■ **SOURCE TEXT**:
++++

31.3.08
The US Department of Defense announced today that Ahmed Khalfan Ghailani, a Tanzanian captured after a gunfight in Gujrat, Pakistan in July 2004, would be the fifteenth Guantánamo prisoner to be tried by Military Commission, in connection with his alleged involvement in the bombings of the US embassies in Kenya and Tanzania on August 7, 1998.
Specifically, Ghailani is charged with “murder in violation of the Law of War, murder of protected persons, attacking civilians, attacking civilian objects, intentionally causing serious bodily injury, destruction of property in violation of the Law of War and terrorism” — plus conspiracy to commit all the preceding offenses — for his alleged role in securing and transporting material used in the Tanzanian bomb, and for helping to purchase the truck that was used in the attack. He is also charged with “providing material support to terrorism,” based on allegations that, after the bombing, he fled to Afghanistan, where he continued working for al-Qaeda “as a document forger, physical trainer at an al-Qaeda training camp, and as a bodyguard for Osama bin Laden.”
Ghailani is the sixth of the 14 so-called “high-value detainees” — those held in secret, CIA-run prisons, who were transferred to Guantánamo in September 2006 — to be put forward for trial by Military Commission. He joins Khalid Sheikh Mohammed, Ramzi bin al-Shibh, Mustafa al-Hawsawi, Ali Abdul Aziz Ali and Walid bin Attash (plus Mohammed al-Qahtani, a notorious victim of torture in Guantánamo), who were put forward for trial in February, in connection with the 9/11 attacks.
The novel system of “War on Terror” trials, conceived by Dick Cheney and his advisors in November 2001, have yet to secure a conviction (the closest they came was the plea bargain negotiated with the Australian David Hicks last year, who returned home to serve just seven months in prison) and have been plagued by controversy since their inception. Damned by their own military defense lawyers, derailed by their own government-appointed judges, dismissed by the Supreme Court and then resuscitated by a somnambulant Congress, they are currently limping towards trials in the cases of the Canadian Omar Khadr, who was just 15 years old when he was captured, and whose alleged murder of a US soldier is seriously contested by his legal team, and Salim Hamdan, a Yemeni who was one of Osama bin Laden’s drivers.
The Commissions have stumbled at the arraignment phase in two other cases, those of Mohamed Jawad, an Afghan who was just 16 years old when he allegedly threw a grenade at a vehicle carrying two US soldiers and an Afghan translator, and Ahmed al-Darbi, a Saudi who was seized in Azerbaijan and is accused of plotting to attack shipping lanes in the Middle East.

++++

■ **ROWS**:
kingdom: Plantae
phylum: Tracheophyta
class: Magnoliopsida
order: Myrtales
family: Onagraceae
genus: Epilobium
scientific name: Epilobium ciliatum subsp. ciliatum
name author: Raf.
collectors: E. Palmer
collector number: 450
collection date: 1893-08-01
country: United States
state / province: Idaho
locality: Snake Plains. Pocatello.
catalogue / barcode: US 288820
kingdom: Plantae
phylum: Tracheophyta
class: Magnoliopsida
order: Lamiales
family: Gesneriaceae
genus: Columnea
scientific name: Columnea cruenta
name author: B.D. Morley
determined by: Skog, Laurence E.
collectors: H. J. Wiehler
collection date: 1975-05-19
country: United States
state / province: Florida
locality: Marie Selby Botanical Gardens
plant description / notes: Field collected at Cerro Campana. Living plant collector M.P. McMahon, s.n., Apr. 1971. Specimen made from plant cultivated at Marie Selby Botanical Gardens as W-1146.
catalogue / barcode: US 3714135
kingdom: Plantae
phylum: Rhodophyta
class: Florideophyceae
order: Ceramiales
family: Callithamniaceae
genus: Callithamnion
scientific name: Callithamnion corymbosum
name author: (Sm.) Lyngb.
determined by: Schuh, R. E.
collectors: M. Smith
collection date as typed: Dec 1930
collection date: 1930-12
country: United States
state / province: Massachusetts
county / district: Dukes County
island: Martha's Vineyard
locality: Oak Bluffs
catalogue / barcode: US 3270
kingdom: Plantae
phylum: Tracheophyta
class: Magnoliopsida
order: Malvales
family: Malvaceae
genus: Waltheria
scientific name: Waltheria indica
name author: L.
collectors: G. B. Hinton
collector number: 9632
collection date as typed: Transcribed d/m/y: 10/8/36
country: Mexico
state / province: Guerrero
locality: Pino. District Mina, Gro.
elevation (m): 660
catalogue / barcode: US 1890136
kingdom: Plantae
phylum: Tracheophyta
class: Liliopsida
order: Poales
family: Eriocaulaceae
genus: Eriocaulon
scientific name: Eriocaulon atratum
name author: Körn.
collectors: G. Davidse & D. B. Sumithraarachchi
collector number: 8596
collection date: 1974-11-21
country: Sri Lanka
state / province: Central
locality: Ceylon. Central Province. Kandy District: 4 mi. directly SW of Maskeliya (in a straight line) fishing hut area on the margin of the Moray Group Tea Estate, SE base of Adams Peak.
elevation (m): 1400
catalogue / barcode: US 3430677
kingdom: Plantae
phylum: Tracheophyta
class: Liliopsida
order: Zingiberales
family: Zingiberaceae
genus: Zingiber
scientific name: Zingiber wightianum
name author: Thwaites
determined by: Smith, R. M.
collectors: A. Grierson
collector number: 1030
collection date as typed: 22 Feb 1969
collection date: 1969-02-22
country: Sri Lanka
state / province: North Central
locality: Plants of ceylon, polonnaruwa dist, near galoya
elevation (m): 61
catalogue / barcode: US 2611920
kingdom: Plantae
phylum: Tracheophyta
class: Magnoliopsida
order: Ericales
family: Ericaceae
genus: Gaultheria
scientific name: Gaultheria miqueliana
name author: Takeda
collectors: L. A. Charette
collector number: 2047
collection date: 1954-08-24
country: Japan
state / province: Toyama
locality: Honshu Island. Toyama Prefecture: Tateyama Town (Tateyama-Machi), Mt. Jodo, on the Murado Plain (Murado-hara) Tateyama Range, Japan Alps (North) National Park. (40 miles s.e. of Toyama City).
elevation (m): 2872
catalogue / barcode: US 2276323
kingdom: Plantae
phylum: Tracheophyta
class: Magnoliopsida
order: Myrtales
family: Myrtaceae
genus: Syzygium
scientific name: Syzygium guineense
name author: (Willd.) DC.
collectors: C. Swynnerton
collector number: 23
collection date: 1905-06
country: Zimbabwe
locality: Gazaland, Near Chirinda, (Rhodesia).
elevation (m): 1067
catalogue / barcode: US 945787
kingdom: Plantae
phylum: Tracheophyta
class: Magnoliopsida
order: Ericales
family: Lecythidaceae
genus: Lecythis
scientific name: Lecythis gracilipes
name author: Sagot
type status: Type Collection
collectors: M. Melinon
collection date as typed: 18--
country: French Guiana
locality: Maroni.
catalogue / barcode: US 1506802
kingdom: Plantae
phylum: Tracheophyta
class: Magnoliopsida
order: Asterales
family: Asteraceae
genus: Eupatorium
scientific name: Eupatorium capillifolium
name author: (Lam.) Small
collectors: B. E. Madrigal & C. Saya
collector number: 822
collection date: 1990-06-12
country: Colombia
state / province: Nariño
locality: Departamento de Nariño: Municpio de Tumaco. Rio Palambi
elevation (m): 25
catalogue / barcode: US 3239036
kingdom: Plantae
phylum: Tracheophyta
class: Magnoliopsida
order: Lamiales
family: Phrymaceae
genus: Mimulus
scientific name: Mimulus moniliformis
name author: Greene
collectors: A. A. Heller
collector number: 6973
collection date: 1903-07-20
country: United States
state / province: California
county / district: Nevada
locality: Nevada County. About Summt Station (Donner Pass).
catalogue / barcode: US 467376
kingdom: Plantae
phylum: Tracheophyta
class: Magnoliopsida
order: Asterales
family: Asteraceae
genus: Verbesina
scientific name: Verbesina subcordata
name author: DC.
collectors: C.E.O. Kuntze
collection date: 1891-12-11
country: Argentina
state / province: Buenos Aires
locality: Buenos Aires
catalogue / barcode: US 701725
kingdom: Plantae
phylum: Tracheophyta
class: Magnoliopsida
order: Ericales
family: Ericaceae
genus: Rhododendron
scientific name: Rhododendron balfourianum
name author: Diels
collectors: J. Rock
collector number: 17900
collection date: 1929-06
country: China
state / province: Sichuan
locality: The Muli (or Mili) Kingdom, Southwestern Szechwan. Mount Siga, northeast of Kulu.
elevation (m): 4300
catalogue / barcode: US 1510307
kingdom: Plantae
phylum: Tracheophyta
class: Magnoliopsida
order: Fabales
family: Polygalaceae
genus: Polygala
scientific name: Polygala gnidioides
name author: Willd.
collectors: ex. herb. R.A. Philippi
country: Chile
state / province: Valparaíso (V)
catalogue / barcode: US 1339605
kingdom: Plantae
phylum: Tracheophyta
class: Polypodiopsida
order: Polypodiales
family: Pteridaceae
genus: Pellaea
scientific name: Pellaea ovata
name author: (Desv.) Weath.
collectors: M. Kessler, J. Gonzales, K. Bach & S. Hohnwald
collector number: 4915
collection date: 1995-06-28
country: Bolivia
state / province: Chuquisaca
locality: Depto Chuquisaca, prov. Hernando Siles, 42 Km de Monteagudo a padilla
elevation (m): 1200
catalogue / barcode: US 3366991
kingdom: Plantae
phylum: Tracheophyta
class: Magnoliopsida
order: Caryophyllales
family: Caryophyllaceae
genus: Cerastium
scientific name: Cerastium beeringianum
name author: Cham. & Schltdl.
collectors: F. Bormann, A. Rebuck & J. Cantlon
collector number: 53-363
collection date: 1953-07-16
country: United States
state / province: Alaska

++++

■ **WHAT YOU NEED TO DO**:
a) From the article on the Guantánamo military commissions, list the high-value detainees who were put forward for trial in February in connection with the 9/11 attacks.
b) Duplicate the passage of the article on the Guantánamo military commissions starting with "Ghailani is the" and going on through "the 9/11 attacks.".

■ **RESPONSES IN ORDER**:
a)
Khalid Sheikh Mohammed
Ramzi bin al-Shibh
Mustafa al-Hawsawi
Ali Abdul Aziz Ali
Walid bin Attash

b)
Ghailani is the sixth of the 14 so-called “high-value detainees” — those held in secret, CIA-run prisons, who were transferred to Guantánamo in September 2006 — to be put forward for trial by Military Commission. He joins Khalid Sheikh Mohammed, Ramzi bin al-Shibh, Mustafa al-Hawsawi, Ali Abdul Aziz Ali and Walid bin Attash (plus Mohammed al-Qahtani, a notorious victim of torture in Guantánamo), who were put forward for trial in February, in connection with the 9/11 attacks.